Анхела сидела на плечах старого, но крепкого человека, деревенского дурачка, который не сбросил ее, когда ринулся на солдат. Как он собирался драться с девочкой на плечах? Перепуганная выстрелами и внезапной яростью людского моря, она колотила ногами по груди своего носильщика, чтобы тот опустил ее на землю, и не понимала, что девочке ее роста не выжить в царившей метром ниже кровавой неразберихе. Вот так, вознесенная над мятежом, она стала его знаменем, и все были убеждены, что она не переставала петь, потому что ее голос еще звучал в их ушах. Но Анхела кричала совсем другое, а дурачина, ставший знаменосцем, рассекал поле боя во всех направлениях, чтобы все могли ее видеть, чтобы она вселяла в людей мужество, чтобы плыла эта победная мелодия, которая пришла к ней, когда она услышала людской ропот.

Моя сестра была сама не своя от того, что ее мотало из стороны в сторону над схваткой, она слышала свист пуль, она впивалась ногтями в щеки дурачка, выдирала у него волосы. Солдаты целились в нее со стен казармы – они видели в этой девочке главу восстания. Анхела же рвалась к маме, им надо продолжать путь! А дурачок раскачивался и хохотал во все горло среди умирающих, шлепая по крови, перешагивая через тела, и в конце концов ввалился в казарму следом за своими товарищами, все еще беззвучно орущими песню, что увлекала их за собой.

Только глубокой ночью Анхелу, с головы до ног перепачканную кровью сражавшихся, дрожащую всем телом, измученную, вырвали из рук полоумного старого весельчака. На ней не было ни царапины, но после участия в этой битве нижнюю губу у нее чуть перекосило, и отныне выражение грусти рассеивалось, лишь когда Анхела заливалась смехом.

Женщины отвели ее к матери, которая металась по охваченным мятежом улицам, выкрикивая ее имя.

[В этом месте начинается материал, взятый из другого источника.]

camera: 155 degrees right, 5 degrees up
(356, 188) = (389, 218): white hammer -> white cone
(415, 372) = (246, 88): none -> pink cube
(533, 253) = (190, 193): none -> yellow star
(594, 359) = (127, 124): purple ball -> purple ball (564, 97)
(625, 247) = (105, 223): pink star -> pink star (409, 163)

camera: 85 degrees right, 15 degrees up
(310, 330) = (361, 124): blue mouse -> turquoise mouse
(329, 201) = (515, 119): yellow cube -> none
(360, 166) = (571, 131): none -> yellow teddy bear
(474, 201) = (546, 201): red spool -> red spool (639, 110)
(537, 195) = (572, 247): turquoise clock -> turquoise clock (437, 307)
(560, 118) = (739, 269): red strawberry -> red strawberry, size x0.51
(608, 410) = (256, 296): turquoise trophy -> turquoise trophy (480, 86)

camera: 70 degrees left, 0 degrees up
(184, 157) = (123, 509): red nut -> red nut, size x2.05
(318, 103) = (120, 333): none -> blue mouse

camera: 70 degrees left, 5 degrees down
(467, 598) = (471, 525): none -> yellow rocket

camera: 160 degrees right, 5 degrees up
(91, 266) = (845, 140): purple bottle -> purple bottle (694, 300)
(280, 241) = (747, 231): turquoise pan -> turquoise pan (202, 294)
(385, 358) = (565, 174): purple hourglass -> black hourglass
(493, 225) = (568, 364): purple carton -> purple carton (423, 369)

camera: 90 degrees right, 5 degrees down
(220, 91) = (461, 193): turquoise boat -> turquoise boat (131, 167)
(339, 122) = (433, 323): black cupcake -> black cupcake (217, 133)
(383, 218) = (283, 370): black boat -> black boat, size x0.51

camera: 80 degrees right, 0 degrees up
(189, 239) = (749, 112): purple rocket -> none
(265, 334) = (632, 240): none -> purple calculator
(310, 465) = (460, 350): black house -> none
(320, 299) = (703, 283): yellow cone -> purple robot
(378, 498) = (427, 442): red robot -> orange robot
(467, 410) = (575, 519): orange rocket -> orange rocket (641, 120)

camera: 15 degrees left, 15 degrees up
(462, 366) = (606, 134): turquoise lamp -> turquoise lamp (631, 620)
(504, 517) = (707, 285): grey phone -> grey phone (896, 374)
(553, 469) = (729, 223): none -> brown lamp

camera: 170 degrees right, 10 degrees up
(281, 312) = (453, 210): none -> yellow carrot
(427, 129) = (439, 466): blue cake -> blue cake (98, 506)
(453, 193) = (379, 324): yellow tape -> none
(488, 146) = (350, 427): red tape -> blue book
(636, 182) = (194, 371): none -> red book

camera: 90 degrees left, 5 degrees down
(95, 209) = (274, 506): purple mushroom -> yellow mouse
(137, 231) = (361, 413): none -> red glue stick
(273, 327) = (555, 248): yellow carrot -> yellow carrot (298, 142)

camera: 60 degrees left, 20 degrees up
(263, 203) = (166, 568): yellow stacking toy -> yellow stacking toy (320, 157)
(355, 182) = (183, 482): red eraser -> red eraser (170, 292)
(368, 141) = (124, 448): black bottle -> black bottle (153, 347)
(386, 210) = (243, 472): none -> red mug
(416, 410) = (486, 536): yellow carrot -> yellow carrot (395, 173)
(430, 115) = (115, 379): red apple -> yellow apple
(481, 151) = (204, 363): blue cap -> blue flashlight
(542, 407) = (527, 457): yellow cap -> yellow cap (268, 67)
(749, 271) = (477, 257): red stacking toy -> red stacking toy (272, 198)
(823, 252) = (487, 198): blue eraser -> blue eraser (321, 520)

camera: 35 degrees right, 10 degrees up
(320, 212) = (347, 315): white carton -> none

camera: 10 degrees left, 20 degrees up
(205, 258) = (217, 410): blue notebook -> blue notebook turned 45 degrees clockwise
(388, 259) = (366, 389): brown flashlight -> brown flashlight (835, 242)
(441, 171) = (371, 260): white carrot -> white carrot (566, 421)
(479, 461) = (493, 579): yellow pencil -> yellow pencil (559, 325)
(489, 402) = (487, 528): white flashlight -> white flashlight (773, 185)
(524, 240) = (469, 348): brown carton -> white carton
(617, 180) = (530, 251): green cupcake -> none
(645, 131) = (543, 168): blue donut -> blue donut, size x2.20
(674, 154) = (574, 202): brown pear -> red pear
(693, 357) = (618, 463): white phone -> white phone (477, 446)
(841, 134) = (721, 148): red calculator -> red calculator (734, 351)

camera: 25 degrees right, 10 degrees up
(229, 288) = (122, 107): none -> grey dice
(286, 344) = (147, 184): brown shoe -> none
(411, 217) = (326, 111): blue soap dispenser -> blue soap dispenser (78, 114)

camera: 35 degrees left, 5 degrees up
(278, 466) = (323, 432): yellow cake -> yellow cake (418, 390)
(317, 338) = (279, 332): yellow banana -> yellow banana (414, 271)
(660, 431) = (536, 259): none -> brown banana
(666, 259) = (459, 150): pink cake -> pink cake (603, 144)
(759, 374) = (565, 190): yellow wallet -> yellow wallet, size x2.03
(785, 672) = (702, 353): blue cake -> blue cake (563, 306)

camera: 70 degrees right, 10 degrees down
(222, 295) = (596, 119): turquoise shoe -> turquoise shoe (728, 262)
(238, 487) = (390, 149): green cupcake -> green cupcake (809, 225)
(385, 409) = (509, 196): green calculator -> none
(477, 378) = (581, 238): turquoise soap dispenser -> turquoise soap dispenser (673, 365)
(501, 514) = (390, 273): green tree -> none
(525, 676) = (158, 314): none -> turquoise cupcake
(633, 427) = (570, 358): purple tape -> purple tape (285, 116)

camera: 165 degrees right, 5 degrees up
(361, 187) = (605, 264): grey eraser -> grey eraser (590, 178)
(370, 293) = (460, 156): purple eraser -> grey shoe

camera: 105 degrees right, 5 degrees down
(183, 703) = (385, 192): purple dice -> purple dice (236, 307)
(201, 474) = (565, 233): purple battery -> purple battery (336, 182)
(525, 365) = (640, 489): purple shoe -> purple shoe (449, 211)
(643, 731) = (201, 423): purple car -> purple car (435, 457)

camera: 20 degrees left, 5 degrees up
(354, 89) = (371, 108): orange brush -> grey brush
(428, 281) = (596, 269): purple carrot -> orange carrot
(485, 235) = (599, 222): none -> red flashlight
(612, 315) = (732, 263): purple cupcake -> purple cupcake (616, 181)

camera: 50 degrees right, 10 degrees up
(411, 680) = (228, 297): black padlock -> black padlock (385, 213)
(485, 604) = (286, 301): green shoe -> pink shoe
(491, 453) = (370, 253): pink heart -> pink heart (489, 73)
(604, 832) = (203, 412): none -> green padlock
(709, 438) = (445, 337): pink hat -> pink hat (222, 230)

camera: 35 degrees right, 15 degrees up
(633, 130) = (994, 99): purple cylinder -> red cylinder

Повсюду горели костры, в осеннем воздухе пахло кровью. Под вопли раненых выпотрошили церковь и священника, и, захмелев от резни, крестьяне с факелами и ружьями потянулись к гасиендам. Большую часть тех, кого помещики отправили за подмогой, перебили как кроликов. Каждый чувствовал, что эта ночь – расплата за вековые страдания, что все возможное зло должно свершиться до рассвета в уплату по всем счетам, потому что другой ночи у них не будет. Завтра же явится армия, надо будет снова сражаться и умирать.

– Я тоже узнал поющий голос, – сказал Мануэль, чтобы заставить Сальвадора замолчать. – Девочка пришла с той стороны сьерры, из Сантавелы, вместе с женщиной, которая говорит, будто притащила оттуда свою тележку.

– Нет ли у этой женщины сына с красными волосами? – спросила Бланка.

– Он сидел в тележке, а позади него сидела маленькая сияющая девочка с глазами цветы соломы.

– Да это же швея! Вот кто может заштопать ему лицо. Надо послать за ней… Мануэль! Если хочешь, чтобы Сальвадор остался в живых, найди эту чужачку. Лишь она сможет зашить его как следует. Только побыстрее, он распадается на глазах!

Мир не нравился Фраските. Он был не таким, каким представлялся ей сверху, с ее гор. Она снова тронулась в путь, не дожидаясь, пока встанет солнце, потащила свою тележку на юг, чтобы как можно скорее уйти подальше от бойни.